Busacca Carl A, Lorenz Jon C, Grinberg Nelu, Haddad Nizar, Lee Heewon, Li Zhibin, Liang Mary, Reeves Diana, Saha Anjan, Varsolona Rich, Senanayake Chris H
Department of Chemical Development, Boehringer-Ingelheim Pharmaceuticals, Inc., 900 Ridgebury Road, Ridgefield, Connecticut 06877, USA.
Org Lett. 2008 Jan 17;10(2):341-4. doi: 10.1021/ol7028542. Epub 2007 Dec 21.
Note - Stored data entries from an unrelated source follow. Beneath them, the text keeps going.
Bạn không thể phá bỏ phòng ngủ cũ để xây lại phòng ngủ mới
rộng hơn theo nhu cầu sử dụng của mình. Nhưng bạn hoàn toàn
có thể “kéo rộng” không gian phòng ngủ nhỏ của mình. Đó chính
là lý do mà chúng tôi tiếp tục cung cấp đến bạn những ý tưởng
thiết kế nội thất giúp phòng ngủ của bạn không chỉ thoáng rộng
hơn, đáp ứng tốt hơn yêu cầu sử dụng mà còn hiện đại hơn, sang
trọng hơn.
Asymmetric hydrogenation of unsaturated urea esters with the BIPI Ligands has been examined. Optimization of the P-N ligand structure has led to the development of chiral rhodium catalysts capable of producing the targets with >99% ee. The critical phosphine borane SNAr reaction needed for ligand synthesis has been optimized to give the adducts in high yield at ambient temperature with no racemization. An extremely concise, economical, and scalable sequence to these important new ligands for catalysis of asymmetric hydrogenation has been developed.
已对使用BIPI配体进行不饱和脲酯的不对称氢化反应进行了研究。对P-N配体结构的优化已导致开发出能够以>99%的对映体过量(ee)生产目标产物的手性铑催化剂。配体合成所需的关键膦硼烷亲核芳香取代反应(SNAr)已得到优化,可在室温下高产率地得到加合物且无消旋化。已开发出一种极其简洁、经济且可扩展的方法来合成这些用于催化不对称氢化的重要新配体。